The Iranian regime has shown that it does not shy away from firing at protesters and that it is prepared to take dramatic and brutal measures. The Iranian regime has resorted to shutting down the Internet, indiscriminately shooting protestors, holding dead bodies for ransom, and arresting journalists and their families to contain the protests as quickly as possible.

The Supreme Leader’s Twitter comments to the Basij militia in Iran.
The Supreme Leader’s Twitter comments to the Basij militia in Iran.

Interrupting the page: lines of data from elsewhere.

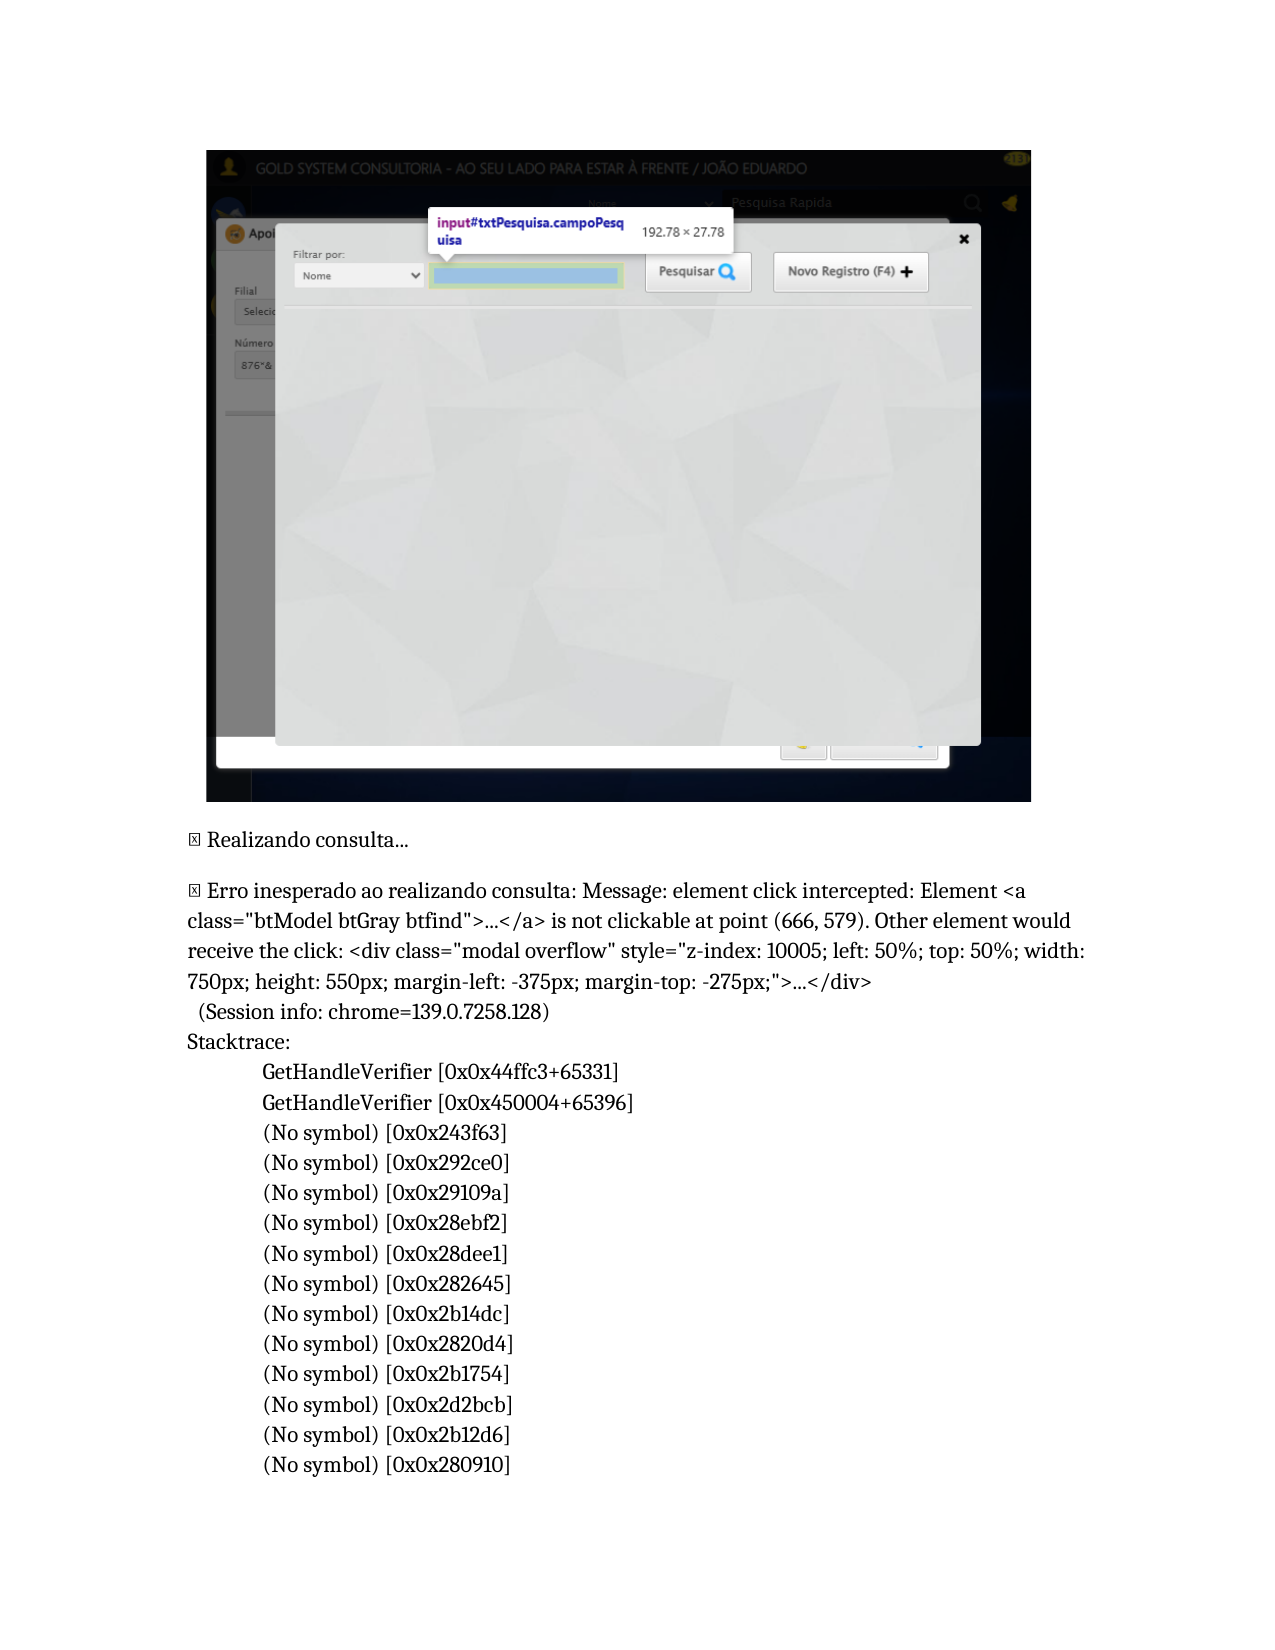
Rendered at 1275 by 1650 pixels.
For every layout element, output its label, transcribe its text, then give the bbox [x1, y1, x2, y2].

picture [206, 150, 1032, 802]
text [187, 878, 1087, 1478]
text 🔄 Realizando consulta... [187, 827, 1087, 853]
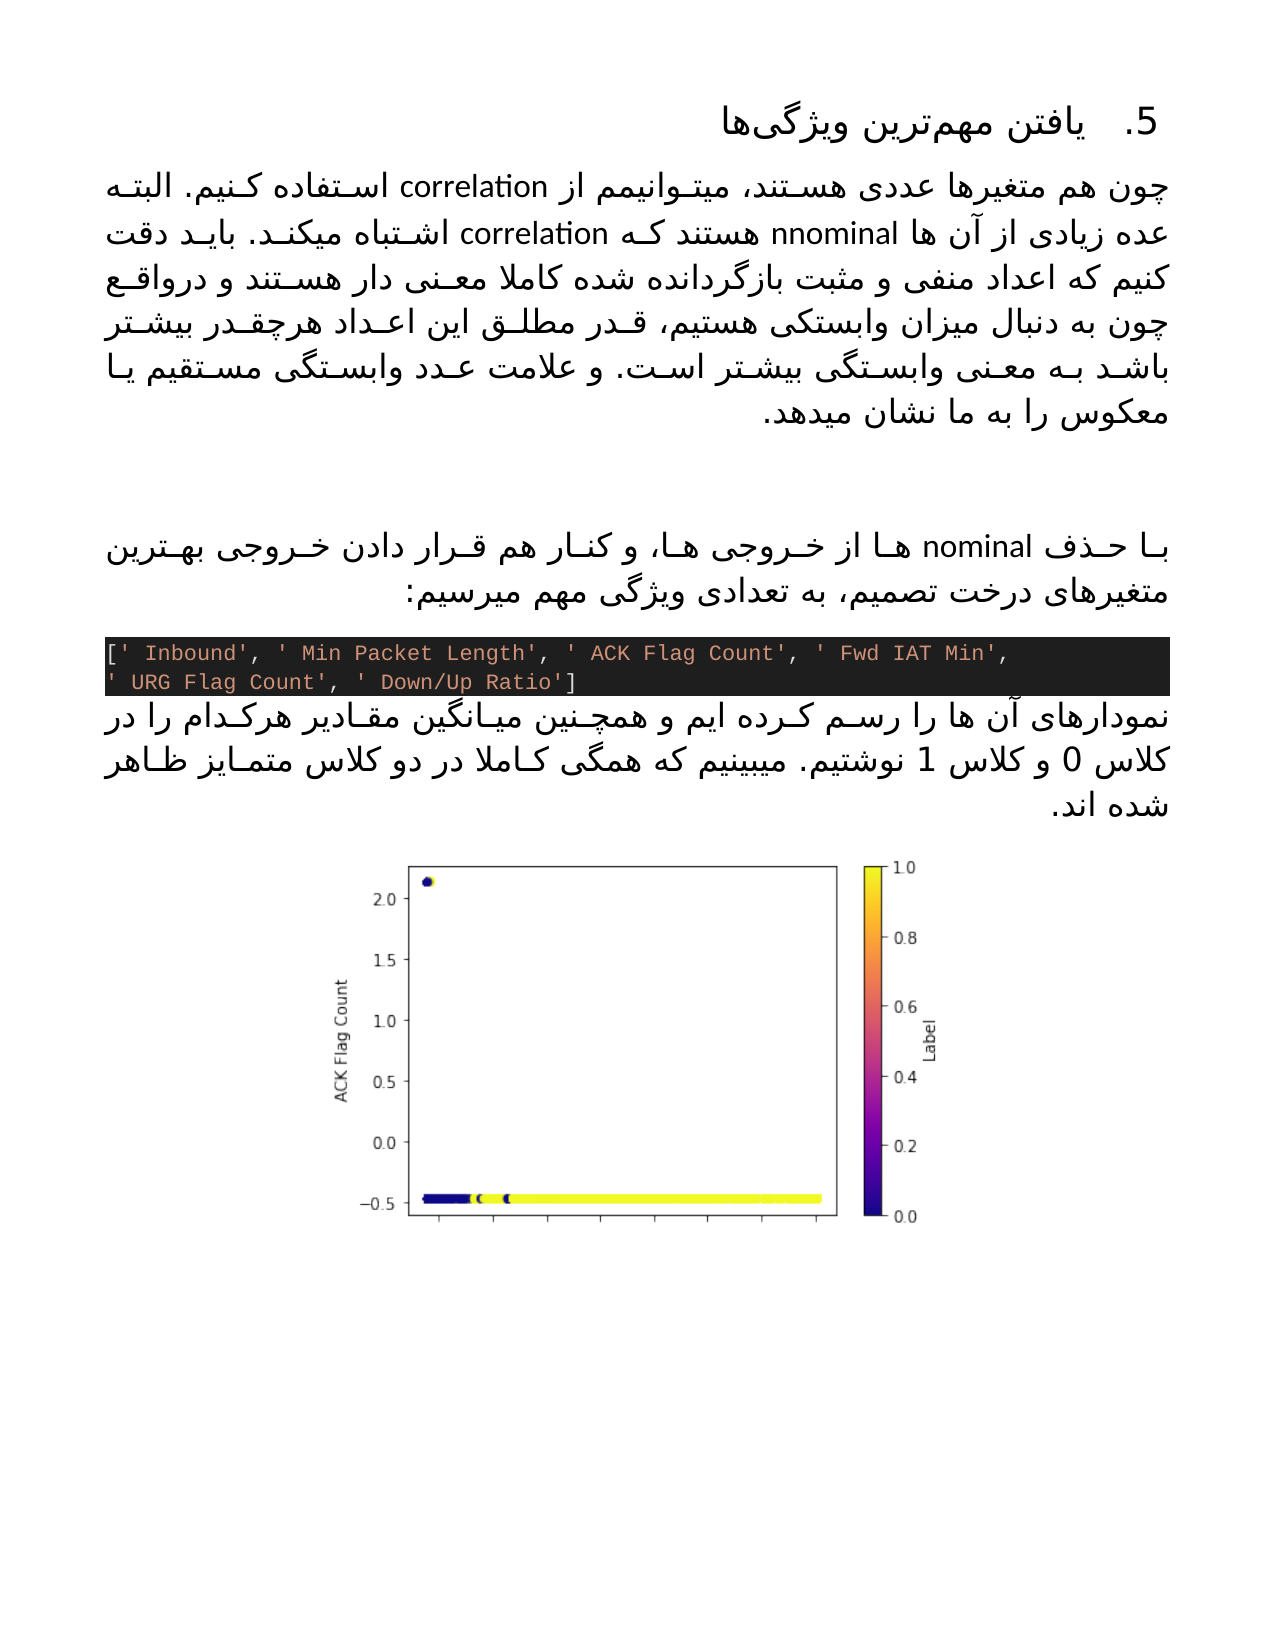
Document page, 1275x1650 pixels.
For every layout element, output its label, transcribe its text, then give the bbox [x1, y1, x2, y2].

text چون هم متغیرها عددی هستند، میتوانیمم از correlation استفاده کنیم. البته عده زیادی از آن ها nnominal هستند که correlation اشتباه میکند. باید دقت کنیم که اعداد منفی و مثبت بازگردانده شده کاملا معنی دار هستند و درواقع چون به دنبال میزان وابستکی هستیم، قدر مطلق این اعداد هرچقدر بیشتر باشد به معنی وابستگی بیشتر است. و علامت عدد وابستگی مستقیم یا معکوس را به ما نشان میدهد. [105, 165, 1170, 431]
subtitle یافتن مهم‌ترین ویژگی‌ها [105, 100, 1123, 144]
picture [325, 851, 950, 1236]
text نمودارهای آن ها را رسم کرده ایم و همچنین میانگین مقادیر هرکدام را در کلاس 0 و کلاس 1 نوشتیم. میبینیم که همگی کاملا در دو کلاس متمایز ظاهر شده اند. [105, 696, 1170, 824]
text با حذف nominal ها از خروجی ها، و کنار هم قرار دادن خروجی بهترین متغیرهای درخت تصمیم، به تعدادی ویژگی مهم میرسیم: [105, 525, 1170, 610]
text [' Inbound', ' Min Packet Length', ' ACK Flag Count', ' Fwd IAT Min', ' URG Flag Count', ' Down/Up Ratio'] [105, 637, 1170, 696]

The regime killed hundreds of Iranians since the protests began and injured about 7,000. More than 10,000 were arrested, and arrests are still ongoing. Along with killing protesters and demanding huge sums from families to recover their bodies, security forces have stepped up their efforts to arrest journalists inside and outside Iran. According to testimonies from expatriate journalists, intelligence agencies inside Iran have tortured their parents for hours and days, urging the parents to call their children abroad and demand that they terminate their reporting immediately.

Photos of some of those killed by the Iranian regime.
Photos of some of those killed by the Iranian regime. (Courtesy: Amnesty International)

During the recent wave of protests, Iran demonstrated an extraordinary ability to disconnect the country from the worldwide web, and this option appeared to have been prepared in advance of the latest wave of protests. Iran recently blocked Wikipedia within the country. The decision was probably made after Wikipedia launched pages covering the recent riots in Iran. Internet experts have stressed that access to the Internet in Iran will no longer return to its previous state.  

The drop in oil exports from 2 million barrels per day to 200,000-300,000 barrels will have a decisive and lasting impact on the Iranian economy, which continues to depend entirely on oil revenues. As a result, the regime – tainted by corruption – has difficulty paying the salaries of civil servants or paying pensions. The rise in fuel prices means that basic commodities in Iran will become even more expensive, and Iranians are already unable to afford everyday necessities.

Even if the regime succeeds in suppressing the latest wave of protests, it is likely to break out again. While the regime does show determination and sophistication in suppressing this wave of protests, given the terrible economic situation and no government reform in sight, new waves of protest are only a matter of time.